**YOUR ASSIGNMENT**
Retype, word for word, each line between the lines holding "Kent State University" and "Assume that (2.4)", inclusive, and leave the rest of the data alone.

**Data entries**
■ ■ ■ ■ ■ ■ ■
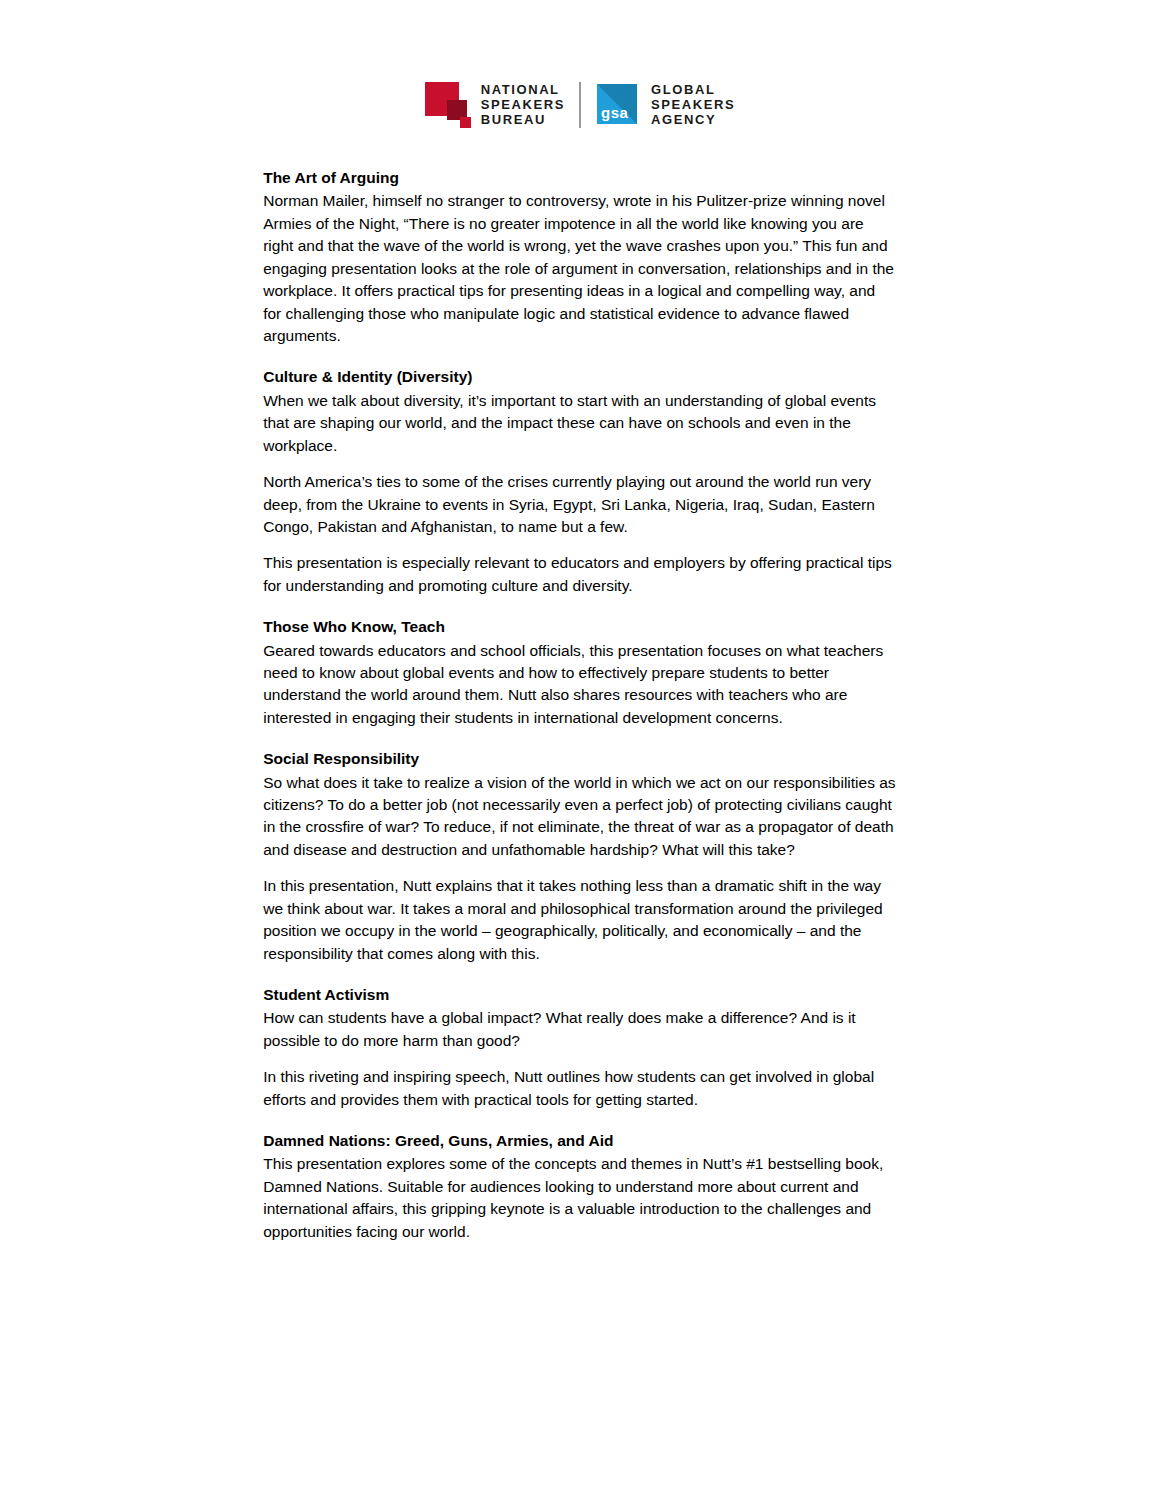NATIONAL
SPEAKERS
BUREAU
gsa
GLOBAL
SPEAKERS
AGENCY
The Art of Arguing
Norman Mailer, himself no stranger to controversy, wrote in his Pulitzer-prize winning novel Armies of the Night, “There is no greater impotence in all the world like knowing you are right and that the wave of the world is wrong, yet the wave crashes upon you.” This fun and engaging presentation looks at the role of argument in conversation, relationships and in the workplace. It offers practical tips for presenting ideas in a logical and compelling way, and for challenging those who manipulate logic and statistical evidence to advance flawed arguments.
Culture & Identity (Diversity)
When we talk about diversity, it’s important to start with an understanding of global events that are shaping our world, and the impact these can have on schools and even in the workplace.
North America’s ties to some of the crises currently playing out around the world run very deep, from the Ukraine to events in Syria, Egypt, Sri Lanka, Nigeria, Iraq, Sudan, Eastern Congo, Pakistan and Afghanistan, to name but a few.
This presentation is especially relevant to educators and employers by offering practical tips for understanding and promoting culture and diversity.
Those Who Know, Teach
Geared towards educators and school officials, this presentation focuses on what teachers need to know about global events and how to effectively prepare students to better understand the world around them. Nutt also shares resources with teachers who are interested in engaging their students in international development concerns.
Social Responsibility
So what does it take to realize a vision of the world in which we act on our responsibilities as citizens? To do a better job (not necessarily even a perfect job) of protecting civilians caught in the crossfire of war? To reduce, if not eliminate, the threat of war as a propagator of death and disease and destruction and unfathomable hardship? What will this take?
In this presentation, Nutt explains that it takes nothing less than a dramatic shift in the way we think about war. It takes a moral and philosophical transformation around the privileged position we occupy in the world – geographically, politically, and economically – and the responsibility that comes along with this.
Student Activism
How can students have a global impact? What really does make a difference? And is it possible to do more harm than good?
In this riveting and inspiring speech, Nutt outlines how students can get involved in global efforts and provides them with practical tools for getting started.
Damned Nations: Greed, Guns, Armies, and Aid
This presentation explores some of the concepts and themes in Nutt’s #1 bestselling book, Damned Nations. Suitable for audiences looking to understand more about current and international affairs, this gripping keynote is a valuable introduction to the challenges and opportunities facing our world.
■ ■ ■ ■ ■ ■ ■
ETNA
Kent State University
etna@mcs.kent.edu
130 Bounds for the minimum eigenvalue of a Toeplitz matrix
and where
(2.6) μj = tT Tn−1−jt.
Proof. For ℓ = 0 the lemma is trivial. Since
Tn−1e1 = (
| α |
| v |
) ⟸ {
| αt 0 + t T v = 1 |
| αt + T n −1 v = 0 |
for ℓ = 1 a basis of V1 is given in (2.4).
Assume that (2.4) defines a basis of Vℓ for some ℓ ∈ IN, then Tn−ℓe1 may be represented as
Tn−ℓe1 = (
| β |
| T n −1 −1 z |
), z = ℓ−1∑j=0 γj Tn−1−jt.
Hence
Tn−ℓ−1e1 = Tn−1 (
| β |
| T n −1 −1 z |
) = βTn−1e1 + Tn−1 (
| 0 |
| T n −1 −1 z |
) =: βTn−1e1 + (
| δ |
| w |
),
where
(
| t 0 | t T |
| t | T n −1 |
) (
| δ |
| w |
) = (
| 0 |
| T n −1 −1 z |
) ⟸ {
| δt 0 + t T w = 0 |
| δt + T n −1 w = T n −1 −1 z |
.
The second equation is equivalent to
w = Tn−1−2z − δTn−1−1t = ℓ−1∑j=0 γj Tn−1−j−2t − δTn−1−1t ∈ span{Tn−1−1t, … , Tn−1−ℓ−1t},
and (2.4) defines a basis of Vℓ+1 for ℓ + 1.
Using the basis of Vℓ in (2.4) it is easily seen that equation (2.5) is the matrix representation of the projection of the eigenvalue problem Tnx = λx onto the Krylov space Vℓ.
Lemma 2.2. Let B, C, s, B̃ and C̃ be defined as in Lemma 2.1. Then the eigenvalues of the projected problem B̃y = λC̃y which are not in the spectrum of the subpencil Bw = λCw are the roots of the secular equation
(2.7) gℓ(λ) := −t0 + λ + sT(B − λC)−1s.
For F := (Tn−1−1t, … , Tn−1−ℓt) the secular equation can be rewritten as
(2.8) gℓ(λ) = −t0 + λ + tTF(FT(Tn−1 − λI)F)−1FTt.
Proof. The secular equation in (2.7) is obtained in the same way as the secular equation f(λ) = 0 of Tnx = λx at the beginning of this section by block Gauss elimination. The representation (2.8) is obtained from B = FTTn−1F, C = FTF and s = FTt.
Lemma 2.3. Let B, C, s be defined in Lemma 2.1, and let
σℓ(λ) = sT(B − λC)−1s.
■ ■ ■ ■ ■ ■ ■
**OUTPUT FOR THIS TASK**
Kent State University
etna@mcs.kent.edu
130 Bounds for the minimum eigenvalue of a Toeplitz matrix
and where
(2.6) μj = tT Tn−1−jt.
Proof. For ℓ = 0 the lemma is trivial. Since
Tn−1e1 = (
| α |
| v |
) ⟸ {
| αt 0 + t T v = 1 |
| αt + T n −1 v = 0 |
for ℓ = 1 a basis of V1 is given in (2.4).
Assume that (2.4) defines a basis of Vℓ for some ℓ ∈ IN, then Tn−ℓe1 may be represented as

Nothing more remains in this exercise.